§ **STATED PROBLEM 1**
Name every symbol that the kernel density estimation derivation defines with an equation, and give each one's definition.
§ **STATED PROBLEM 2**
Continue the kernel density estimation derivation past its final sentence.

§ **TEXT SHOWN**
━━━━

Similarly, we find the upper bound for variance of estimated density, ${\hat{f}}_{N}$ at some point $s$ :

\begin{aligned} V a r ({\hat{f}}_{N} (s)) & = V a r (\frac{1}{N h} \sum_{i = 1}^{N} K (\frac{X_{i} - s}{h})) \\ = \frac{1}{N h^{2}} (E [K^{2} (\frac{X - s}{h})] - E {[K (\frac{X - s}{h})]}^{2}), K is symmetric about s [1] \\ \leq \frac{1}{N h^{2}} E [K^{2} (\frac{X - s}{h})] \\ = \frac{1}{N h^{2}} \int K^{2} (\frac{x - s}{h}) f (x) d x \end{aligned}

We now substitute $u = \frac{x - s}{h}$ and approximate $f (h u + s)$ via $1^{s t}$ order Taylor series expansion about $h = 0$ :

\begin{aligned} V a r ({\hat{f}}_{N} (s)) & \leq \frac{1}{N h^{2}} \int K^{2} (u) f (h u + s) h d u \\ = \frac{1}{N h} \int K^{2} (u) f (h u + s) d u \\ = \frac{1}{N h} \int K^{2} (u) [f (s) + h u f^{'} (s) + o (h)] d u \\ = \frac{1}{N h} (f (s) \int K^{2} (u) d u + h f^{'} (s) \underset{[1], = 0}{\underset{⏟}{\int u K^{2} (u) d u}} + o (h)) \\ V a r ({\hat{f}}_{N} (s)) & \leq \frac{f (s)}{N h} \underset{constant}{\underset{⏟}{\int K^{2} (u) d u}} + \underset{bounded}{\underset{⏟}{o (\frac{1}{N h})}} \\ = \frac{z}{N h} f (s) + o (\frac{1}{N h}), z = \int K^{2} (u) d u \end{aligned}

Because $\frac{1}{N h}$ is the other function of $h$ in this expression, we say that as $h \to 0$ and $N \to \infty$ , $o (\frac{1}{N h})$ is some function that is negligible compared to $\frac{1}{N h}$ . We observe that the variance of our kernel density estimate $V a r ({\hat{f}}_{N} (s))$ is high at points of high density in the true distribution, $f (s)$ . We also see that increasing either sample size or bandwidth decreases this upper bound.

Bringing it Together: MSE

Knowing both bias and variance of KDE predictors, it’s natural to look towards computing the Mean Squared Error (MSE).

\begin{aligned} MSE ({\hat{f}}_{N} (s)) & = {Bias}^{2} ({\hat{f}}_{N} (s)) + Var ({\hat{f}}_{N} (s)) \\ = {(\frac{t h^{2}}{2} f^{″} (s) + o (h^{2}))}^{2} + \frac{z}{N h} f (s) + o (\frac{1}{N h}); t = \int u^{2} K (u) d u, z = \int K^{2} (u) d u \\ = \frac{t^{2} h^{4}}{4} {[f^{″} (s)]}^{2} + \frac{z}{N h} f (s) + o (h^{4}) + o (\frac{1}{N h}) \end{aligned}

The Mean Squared Error can be treated as a risk function similar to what we saw in Bayesian predictors. $\frac{t^{2} h^{4}}{4} {[f^{″} (s)]}^{2} + \frac{z}{N h} f (s)$ is the $Asymptotic Mean Squared Error (AMSE)$ . With this it’s quite straightforward to optimize with respect to $h$ .

━━━━

§ **DATA RECORDS**
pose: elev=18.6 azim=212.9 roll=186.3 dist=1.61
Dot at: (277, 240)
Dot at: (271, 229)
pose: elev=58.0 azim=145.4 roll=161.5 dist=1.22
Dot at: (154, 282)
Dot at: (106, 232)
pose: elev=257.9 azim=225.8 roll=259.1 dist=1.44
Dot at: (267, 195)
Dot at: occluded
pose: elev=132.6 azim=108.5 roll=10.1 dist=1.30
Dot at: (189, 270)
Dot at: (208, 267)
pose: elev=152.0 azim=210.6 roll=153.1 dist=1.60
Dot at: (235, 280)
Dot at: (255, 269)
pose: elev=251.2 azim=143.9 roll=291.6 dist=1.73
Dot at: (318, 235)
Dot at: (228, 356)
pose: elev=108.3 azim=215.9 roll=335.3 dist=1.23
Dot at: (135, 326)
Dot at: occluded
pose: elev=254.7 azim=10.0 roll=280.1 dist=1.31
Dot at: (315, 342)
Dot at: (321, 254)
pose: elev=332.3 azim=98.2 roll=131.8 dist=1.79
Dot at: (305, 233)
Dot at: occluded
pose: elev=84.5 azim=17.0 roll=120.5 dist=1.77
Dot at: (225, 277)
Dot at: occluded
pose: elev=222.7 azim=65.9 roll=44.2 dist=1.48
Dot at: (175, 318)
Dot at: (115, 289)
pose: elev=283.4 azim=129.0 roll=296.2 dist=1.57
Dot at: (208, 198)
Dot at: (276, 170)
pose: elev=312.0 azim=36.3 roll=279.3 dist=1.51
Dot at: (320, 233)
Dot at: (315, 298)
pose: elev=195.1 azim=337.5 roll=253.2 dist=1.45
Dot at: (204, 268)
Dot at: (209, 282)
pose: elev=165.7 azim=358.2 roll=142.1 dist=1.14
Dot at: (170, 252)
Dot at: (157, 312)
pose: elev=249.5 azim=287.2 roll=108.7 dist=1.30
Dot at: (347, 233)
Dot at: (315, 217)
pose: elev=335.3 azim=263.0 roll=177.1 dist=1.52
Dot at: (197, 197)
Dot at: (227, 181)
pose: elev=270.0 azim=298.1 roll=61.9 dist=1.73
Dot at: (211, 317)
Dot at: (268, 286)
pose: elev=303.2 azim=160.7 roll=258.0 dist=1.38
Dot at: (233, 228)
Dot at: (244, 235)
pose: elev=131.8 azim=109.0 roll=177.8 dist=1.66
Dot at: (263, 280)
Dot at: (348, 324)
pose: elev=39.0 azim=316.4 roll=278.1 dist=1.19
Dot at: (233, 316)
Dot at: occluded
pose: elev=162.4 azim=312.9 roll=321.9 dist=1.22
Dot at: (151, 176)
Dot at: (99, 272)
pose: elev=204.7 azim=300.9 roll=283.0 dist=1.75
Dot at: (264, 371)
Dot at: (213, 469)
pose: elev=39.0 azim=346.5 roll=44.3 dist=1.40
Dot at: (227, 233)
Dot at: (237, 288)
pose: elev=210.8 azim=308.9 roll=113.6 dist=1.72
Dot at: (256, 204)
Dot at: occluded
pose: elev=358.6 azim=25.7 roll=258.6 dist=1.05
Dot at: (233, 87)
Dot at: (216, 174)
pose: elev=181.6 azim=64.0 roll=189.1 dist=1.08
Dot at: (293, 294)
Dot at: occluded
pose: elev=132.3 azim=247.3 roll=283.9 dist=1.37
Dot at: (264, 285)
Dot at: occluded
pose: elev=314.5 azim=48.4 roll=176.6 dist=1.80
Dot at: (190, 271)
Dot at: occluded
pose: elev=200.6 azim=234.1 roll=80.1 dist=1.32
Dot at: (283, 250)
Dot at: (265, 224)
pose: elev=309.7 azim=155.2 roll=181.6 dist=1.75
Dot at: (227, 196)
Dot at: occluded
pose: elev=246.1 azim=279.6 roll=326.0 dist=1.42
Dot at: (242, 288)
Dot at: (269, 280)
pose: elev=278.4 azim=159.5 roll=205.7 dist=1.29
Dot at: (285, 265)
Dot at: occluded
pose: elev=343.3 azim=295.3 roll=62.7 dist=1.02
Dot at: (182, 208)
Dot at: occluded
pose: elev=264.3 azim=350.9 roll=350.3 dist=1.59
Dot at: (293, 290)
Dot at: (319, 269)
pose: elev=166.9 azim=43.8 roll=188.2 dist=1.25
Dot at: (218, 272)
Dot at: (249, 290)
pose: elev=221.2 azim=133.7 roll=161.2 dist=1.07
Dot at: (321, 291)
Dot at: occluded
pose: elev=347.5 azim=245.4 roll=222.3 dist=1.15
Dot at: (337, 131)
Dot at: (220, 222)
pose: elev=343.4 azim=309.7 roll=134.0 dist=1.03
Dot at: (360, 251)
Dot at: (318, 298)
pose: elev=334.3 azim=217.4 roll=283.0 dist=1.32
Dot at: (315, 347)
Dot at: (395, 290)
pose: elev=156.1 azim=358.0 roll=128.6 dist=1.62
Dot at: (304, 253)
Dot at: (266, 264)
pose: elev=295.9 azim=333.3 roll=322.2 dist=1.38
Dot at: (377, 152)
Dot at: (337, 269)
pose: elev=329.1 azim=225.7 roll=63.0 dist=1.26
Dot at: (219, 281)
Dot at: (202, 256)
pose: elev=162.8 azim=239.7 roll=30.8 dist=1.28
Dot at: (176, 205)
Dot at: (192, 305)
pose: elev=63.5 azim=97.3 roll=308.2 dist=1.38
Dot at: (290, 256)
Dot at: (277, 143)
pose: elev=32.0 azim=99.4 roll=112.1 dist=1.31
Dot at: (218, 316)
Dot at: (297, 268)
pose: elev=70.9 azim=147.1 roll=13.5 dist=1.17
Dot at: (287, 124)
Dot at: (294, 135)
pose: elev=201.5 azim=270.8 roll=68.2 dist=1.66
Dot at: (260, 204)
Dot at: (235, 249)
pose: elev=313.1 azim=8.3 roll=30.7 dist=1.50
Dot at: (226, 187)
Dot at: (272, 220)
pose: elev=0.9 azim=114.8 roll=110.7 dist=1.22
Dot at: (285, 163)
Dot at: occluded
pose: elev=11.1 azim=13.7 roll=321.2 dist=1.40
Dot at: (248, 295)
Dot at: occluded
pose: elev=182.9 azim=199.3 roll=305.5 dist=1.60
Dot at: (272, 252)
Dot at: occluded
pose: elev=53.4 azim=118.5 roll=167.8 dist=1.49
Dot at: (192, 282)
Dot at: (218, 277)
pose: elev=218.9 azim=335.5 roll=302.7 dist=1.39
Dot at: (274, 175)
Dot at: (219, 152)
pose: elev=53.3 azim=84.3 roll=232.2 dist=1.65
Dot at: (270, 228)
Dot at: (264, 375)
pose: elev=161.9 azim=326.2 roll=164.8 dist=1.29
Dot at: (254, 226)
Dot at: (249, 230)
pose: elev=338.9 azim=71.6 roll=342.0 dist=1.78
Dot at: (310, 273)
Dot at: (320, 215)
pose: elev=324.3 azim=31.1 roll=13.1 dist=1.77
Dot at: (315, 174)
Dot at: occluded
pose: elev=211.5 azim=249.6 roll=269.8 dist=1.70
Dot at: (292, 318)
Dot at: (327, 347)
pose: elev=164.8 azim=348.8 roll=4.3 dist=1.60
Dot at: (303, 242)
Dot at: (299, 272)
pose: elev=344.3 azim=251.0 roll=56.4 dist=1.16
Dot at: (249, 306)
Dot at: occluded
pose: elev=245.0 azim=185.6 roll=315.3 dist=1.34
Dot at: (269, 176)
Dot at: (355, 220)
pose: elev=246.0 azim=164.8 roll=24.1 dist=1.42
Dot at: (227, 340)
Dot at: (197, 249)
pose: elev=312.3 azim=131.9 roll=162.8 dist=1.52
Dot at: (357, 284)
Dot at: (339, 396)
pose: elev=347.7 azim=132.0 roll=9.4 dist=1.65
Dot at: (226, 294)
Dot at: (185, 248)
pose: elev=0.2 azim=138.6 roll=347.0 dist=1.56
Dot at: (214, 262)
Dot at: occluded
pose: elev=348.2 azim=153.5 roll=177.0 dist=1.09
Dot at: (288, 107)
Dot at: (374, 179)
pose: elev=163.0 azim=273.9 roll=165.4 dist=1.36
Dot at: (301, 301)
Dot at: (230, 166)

━━━━

§ **WRITTEN RESPONSE 1**
- u = (x − s)/h
- z = ∫ K²(u) du
- t = ∫ u² K(u) du

§ **WRITTEN RESPONSE 2**
\begin{aligned} \frac{\partial}{\partial h} AMSE ({\hat{f}}_{N} (s)) & = \frac{\partial}{\partial h} (\frac{t^{2}}{4} {[f^{″} (s)]}^{2}) h^{4} + (\frac{z}{N} f (s)) \frac{1}{h} \\ = (t^{2} {[f^{″} (s)]}^{2}) h^{3} - (\frac{z}{N} f (s)) \frac{1}{h^{2}} \\ 0 & = (t^{2} {[f^{″} (s)]}^{2}) h^{5} - (\frac{z}{N} f (s)) \\ h_{o p t} & = {(\frac{z f (s)}{N t^{2} {[f^{″} (s)]}^{2}})}^{\frac{1}{5}} = C_{1} N^{- \frac{1}{5}} \end{aligned}

5. Choosing Bandwidth

Bandwidth is similar to bin width in histograms. Bandwidth determines how smooth the KDE curves can be. If the chosen bandwidth is very small, the curve will be high variance; this case is called undersmoothing. If the chosen bandwidth is too large, however, the curve will have high bias and we are oversmoothing the curve.

Because an appropriate size of bandwidth yields optimal results of estimation, bandwidth selection is a very important topic. If we choose a correct bandwidth, we will be able to estimate the underlying distribution, which neither wiggles too much (with a very small bandwidth) nor loses its characteristics (with a very large bandwidth).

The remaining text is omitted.